■ WHAT THE EXERCISE ASKS
Among the entries, find the lines with the string "down" and copy them.

■ DATASET RECORDS
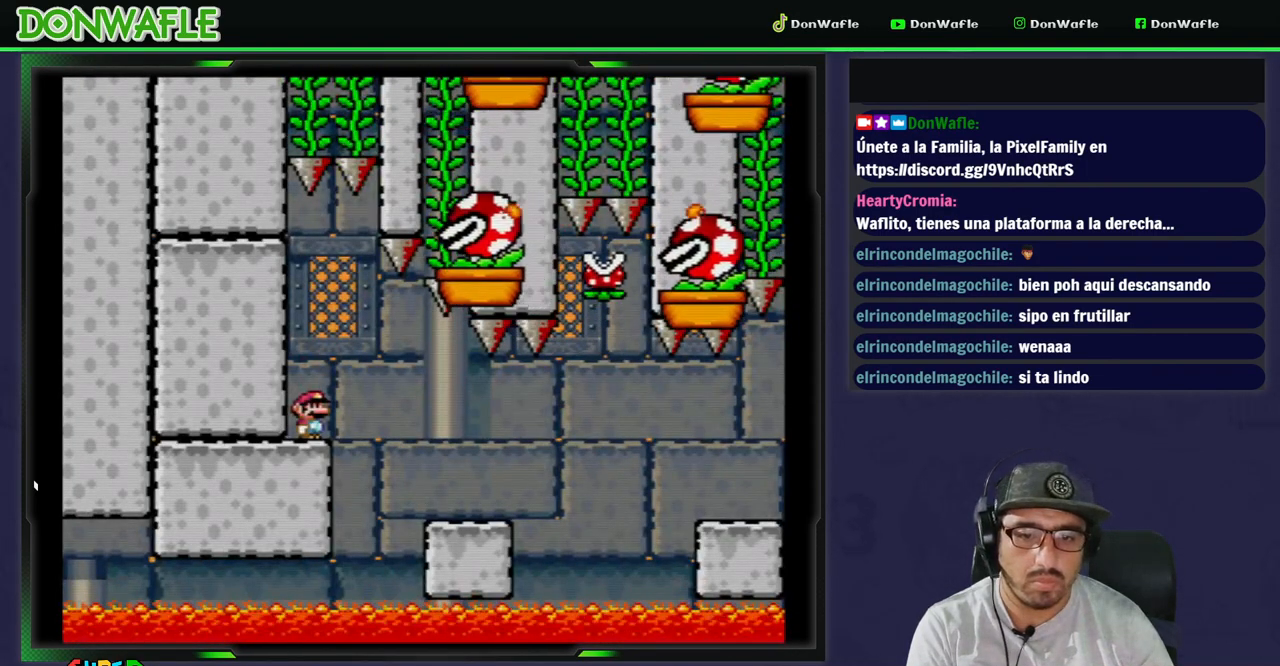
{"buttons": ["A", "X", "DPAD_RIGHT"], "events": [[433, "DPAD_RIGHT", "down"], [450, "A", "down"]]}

--

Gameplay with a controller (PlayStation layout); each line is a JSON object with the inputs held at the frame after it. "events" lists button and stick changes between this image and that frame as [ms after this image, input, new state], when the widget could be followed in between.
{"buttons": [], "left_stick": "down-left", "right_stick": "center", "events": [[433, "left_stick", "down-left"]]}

■ SOLUTION FOR THIS EXERCISE
{"buttons": ["A", "X", "DPAD_RIGHT"], "events": [[433, "DPAD_RIGHT", "down"], [450, "A", "down"]]}
{"buttons": [], "left_stick": "down-left", "right_stick": "center", "events": [[433, "left_stick", "down-left"]]}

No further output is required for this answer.